[Dataset entries]
======
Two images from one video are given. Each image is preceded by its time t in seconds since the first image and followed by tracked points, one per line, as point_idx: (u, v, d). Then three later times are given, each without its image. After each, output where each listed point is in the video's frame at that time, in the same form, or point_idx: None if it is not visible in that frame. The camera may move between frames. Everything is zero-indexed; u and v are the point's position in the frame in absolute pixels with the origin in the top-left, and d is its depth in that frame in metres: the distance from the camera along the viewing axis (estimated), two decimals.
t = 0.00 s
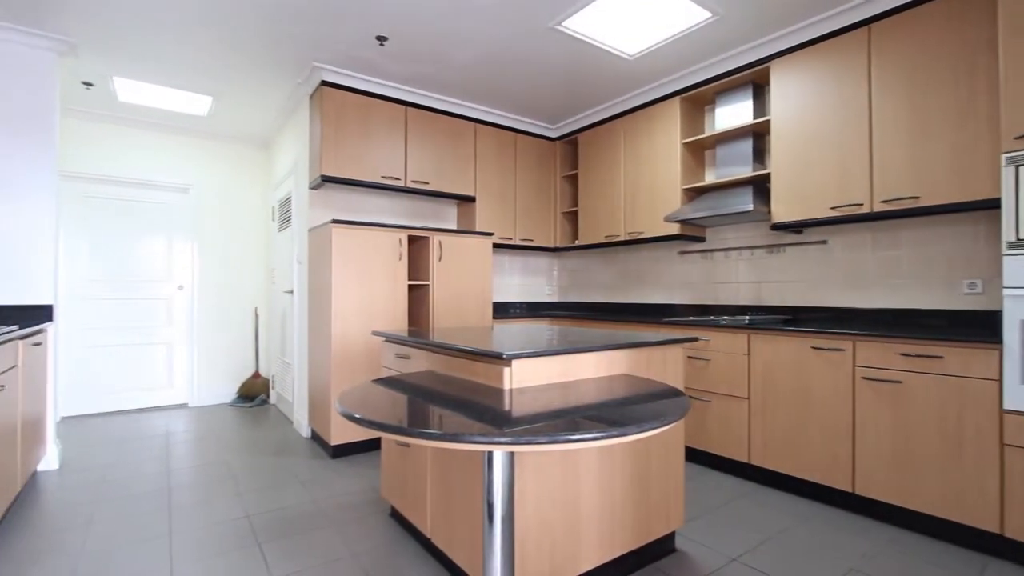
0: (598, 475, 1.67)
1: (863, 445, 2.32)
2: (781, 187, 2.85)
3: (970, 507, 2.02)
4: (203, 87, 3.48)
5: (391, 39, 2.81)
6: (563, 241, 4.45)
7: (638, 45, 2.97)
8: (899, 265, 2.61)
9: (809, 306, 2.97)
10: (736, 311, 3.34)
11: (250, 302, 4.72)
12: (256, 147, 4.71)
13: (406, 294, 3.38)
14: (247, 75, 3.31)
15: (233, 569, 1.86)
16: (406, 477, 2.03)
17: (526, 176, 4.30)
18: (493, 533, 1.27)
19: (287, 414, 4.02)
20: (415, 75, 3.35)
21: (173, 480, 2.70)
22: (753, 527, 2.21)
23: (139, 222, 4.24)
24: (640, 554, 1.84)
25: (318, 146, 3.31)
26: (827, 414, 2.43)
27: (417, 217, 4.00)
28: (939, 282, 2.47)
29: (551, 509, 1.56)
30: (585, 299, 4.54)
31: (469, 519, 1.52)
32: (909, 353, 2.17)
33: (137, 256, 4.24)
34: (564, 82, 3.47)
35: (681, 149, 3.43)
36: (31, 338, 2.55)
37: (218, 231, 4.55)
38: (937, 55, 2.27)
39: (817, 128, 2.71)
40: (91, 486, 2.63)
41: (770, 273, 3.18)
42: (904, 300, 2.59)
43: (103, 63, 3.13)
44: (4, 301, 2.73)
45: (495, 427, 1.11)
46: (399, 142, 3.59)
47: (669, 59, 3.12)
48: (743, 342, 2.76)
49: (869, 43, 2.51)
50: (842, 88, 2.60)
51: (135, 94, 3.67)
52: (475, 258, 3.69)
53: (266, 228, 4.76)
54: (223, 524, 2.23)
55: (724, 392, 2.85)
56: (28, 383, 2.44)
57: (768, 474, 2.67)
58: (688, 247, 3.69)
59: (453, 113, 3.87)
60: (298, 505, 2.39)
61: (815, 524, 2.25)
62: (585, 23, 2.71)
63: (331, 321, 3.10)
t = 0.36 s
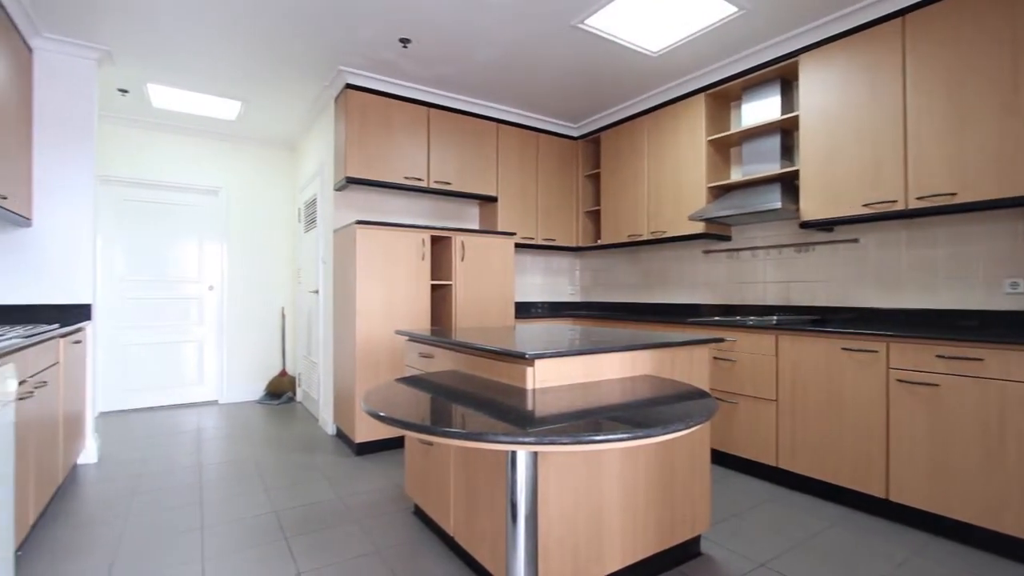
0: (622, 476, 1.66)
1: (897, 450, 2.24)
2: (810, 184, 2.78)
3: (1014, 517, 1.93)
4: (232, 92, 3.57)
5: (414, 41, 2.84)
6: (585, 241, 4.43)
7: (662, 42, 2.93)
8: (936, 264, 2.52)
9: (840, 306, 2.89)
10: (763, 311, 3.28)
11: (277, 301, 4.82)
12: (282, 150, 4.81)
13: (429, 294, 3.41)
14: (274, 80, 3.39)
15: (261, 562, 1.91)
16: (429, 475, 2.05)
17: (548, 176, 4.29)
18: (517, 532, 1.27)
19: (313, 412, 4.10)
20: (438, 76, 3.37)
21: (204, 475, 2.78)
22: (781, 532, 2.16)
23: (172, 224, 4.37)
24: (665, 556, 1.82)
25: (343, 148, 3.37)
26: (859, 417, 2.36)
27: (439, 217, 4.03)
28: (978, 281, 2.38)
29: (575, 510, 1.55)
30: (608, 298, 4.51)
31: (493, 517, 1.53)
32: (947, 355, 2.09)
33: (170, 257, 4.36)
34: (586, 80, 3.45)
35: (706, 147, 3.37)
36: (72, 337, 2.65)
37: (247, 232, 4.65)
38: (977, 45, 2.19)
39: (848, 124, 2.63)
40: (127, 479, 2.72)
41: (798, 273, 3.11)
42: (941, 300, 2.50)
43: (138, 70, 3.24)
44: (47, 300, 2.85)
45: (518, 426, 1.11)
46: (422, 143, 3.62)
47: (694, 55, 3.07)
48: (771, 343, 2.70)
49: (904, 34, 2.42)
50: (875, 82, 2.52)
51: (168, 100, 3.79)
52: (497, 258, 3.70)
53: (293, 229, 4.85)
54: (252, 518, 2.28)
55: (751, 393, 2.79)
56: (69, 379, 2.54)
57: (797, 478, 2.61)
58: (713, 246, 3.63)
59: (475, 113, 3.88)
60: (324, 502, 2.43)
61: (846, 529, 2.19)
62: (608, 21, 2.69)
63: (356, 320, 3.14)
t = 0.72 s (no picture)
0: (645, 477, 1.64)
1: (933, 456, 2.17)
2: (841, 181, 2.71)
3: None
4: (260, 96, 3.65)
5: (436, 42, 2.86)
6: (607, 240, 4.40)
7: (685, 38, 2.89)
8: (974, 263, 2.43)
9: (872, 306, 2.80)
10: (790, 311, 3.20)
11: (303, 301, 4.91)
12: (308, 152, 4.90)
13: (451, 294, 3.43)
14: (299, 84, 3.45)
15: (288, 557, 1.94)
16: (452, 474, 2.06)
17: (570, 175, 4.27)
18: (539, 533, 1.27)
19: (337, 409, 4.16)
20: (459, 77, 3.39)
21: (233, 470, 2.85)
22: (810, 538, 2.11)
23: (202, 226, 4.50)
24: (689, 560, 1.79)
25: (367, 150, 3.41)
26: (893, 421, 2.29)
27: (461, 217, 4.05)
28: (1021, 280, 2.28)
29: (598, 511, 1.54)
30: (630, 298, 4.47)
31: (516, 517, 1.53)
32: (986, 357, 2.01)
33: (200, 258, 4.49)
34: (608, 78, 3.43)
35: (731, 144, 3.31)
36: (108, 335, 2.75)
37: (273, 233, 4.75)
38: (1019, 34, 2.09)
39: (881, 118, 2.55)
40: (160, 473, 2.81)
41: (828, 272, 3.03)
42: (979, 300, 2.40)
43: (170, 77, 3.34)
44: (85, 299, 2.96)
45: (541, 427, 1.11)
46: (444, 143, 3.65)
47: (719, 50, 3.02)
48: (799, 344, 2.64)
49: (940, 25, 2.33)
50: (909, 75, 2.44)
51: (199, 105, 3.90)
52: (519, 257, 3.70)
53: (318, 230, 4.93)
54: (279, 513, 2.33)
55: (778, 395, 2.73)
56: (105, 376, 2.63)
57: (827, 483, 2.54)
58: (739, 245, 3.56)
59: (497, 113, 3.89)
60: (348, 499, 2.47)
61: (878, 537, 2.13)
62: (630, 18, 2.67)
63: (379, 320, 3.18)
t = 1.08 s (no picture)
0: (668, 480, 1.62)
1: (968, 462, 2.09)
2: (870, 178, 2.64)
3: None
4: (284, 100, 3.72)
5: (456, 44, 2.87)
6: (628, 240, 4.36)
7: (708, 34, 2.85)
8: (1013, 261, 2.33)
9: (903, 306, 2.72)
10: (817, 312, 3.13)
11: (326, 301, 4.99)
12: (331, 154, 4.98)
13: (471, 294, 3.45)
14: (323, 87, 3.51)
15: (312, 553, 1.98)
16: (472, 473, 2.07)
17: (591, 175, 4.25)
18: (560, 533, 1.26)
19: (359, 408, 4.22)
20: (479, 78, 3.40)
21: (259, 466, 2.91)
22: (838, 544, 2.06)
23: (229, 227, 4.61)
24: (713, 564, 1.76)
25: (388, 151, 3.45)
26: (925, 425, 2.22)
27: (481, 217, 4.07)
28: None
29: (620, 512, 1.53)
30: (652, 298, 4.42)
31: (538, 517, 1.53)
32: None
33: (227, 258, 4.60)
34: (629, 76, 3.40)
35: (756, 141, 3.25)
36: (141, 333, 2.83)
37: (297, 234, 4.84)
38: None
39: (913, 112, 2.48)
40: (189, 468, 2.88)
41: (856, 272, 2.95)
42: (1018, 300, 2.31)
43: (199, 82, 3.43)
44: (119, 299, 3.06)
45: (562, 427, 1.10)
46: (464, 144, 3.67)
47: (743, 46, 2.97)
48: (826, 345, 2.58)
49: (975, 15, 2.25)
50: (942, 68, 2.36)
51: (226, 110, 3.99)
52: (539, 257, 3.69)
53: (340, 231, 5.00)
54: (303, 509, 2.37)
55: (805, 397, 2.68)
56: (138, 373, 2.71)
57: (855, 488, 2.48)
58: (764, 244, 3.50)
59: (517, 113, 3.89)
60: (370, 496, 2.50)
61: (910, 544, 2.07)
62: (651, 15, 2.64)
63: (400, 320, 3.21)
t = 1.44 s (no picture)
0: (692, 482, 1.60)
1: (1008, 469, 2.01)
2: (903, 174, 2.56)
3: None
4: (308, 103, 3.79)
5: (477, 45, 2.88)
6: (650, 239, 4.32)
7: (733, 29, 2.80)
8: None
9: (937, 307, 2.63)
10: (846, 312, 3.05)
11: (348, 301, 5.06)
12: (353, 156, 5.05)
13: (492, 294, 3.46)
======
With pictures omitted, repeat the entries above word for word from the line holding "26: (827, 414, 2.43)" down to the line holding "33: (170, 257, 4.36)", keeping both of those lines.

TASK RESULT:
26: (827, 414, 2.43)
27: (417, 217, 4.00)
28: (939, 282, 2.47)
29: (551, 509, 1.56)
30: (585, 299, 4.54)
31: (469, 519, 1.52)
32: (909, 353, 2.17)
33: (137, 256, 4.24)
34: (564, 82, 3.47)
35: (681, 149, 3.43)
36: (31, 338, 2.55)
37: (218, 231, 4.55)
38: (937, 55, 2.27)
39: (817, 128, 2.71)
40: (91, 486, 2.63)
41: (770, 273, 3.18)
42: (904, 300, 2.59)
43: (103, 63, 3.13)
44: (4, 301, 2.73)
45: (495, 427, 1.11)
46: (399, 142, 3.59)
47: (669, 59, 3.12)
48: (743, 342, 2.76)
49: (869, 43, 2.51)
50: (842, 88, 2.60)
51: (135, 94, 3.67)
52: (475, 258, 3.69)
53: (266, 228, 4.76)
54: (223, 524, 2.23)
55: (724, 392, 2.85)
56: (28, 383, 2.44)
57: (768, 474, 2.67)
58: (688, 247, 3.69)
59: (453, 113, 3.87)
60: (298, 505, 2.39)
61: (815, 524, 2.25)
62: (585, 23, 2.71)
63: (331, 321, 3.10)
t = 0.36 s
0: (622, 476, 1.66)
1: (897, 450, 2.24)
2: (810, 184, 2.78)
3: (1014, 517, 1.93)
4: (232, 92, 3.57)
5: (414, 41, 2.84)
6: (585, 241, 4.43)
7: (662, 42, 2.93)
8: (936, 264, 2.52)
9: (840, 306, 2.89)
10: (763, 311, 3.28)
11: (277, 301, 4.82)
12: (282, 150, 4.81)
13: (429, 294, 3.41)
14: (274, 80, 3.39)
15: (261, 562, 1.91)
16: (429, 475, 2.05)
17: (548, 176, 4.29)
18: (517, 532, 1.27)
19: (313, 412, 4.10)
20: (438, 76, 3.37)
21: (204, 475, 2.78)
22: (781, 532, 2.16)
23: (172, 224, 4.37)
24: (665, 556, 1.82)
25: (343, 148, 3.37)
26: (859, 417, 2.36)
27: (439, 217, 4.03)
28: (978, 281, 2.38)
29: (575, 510, 1.55)
30: (608, 298, 4.51)
31: (493, 517, 1.53)
32: (947, 355, 2.09)
33: (170, 257, 4.36)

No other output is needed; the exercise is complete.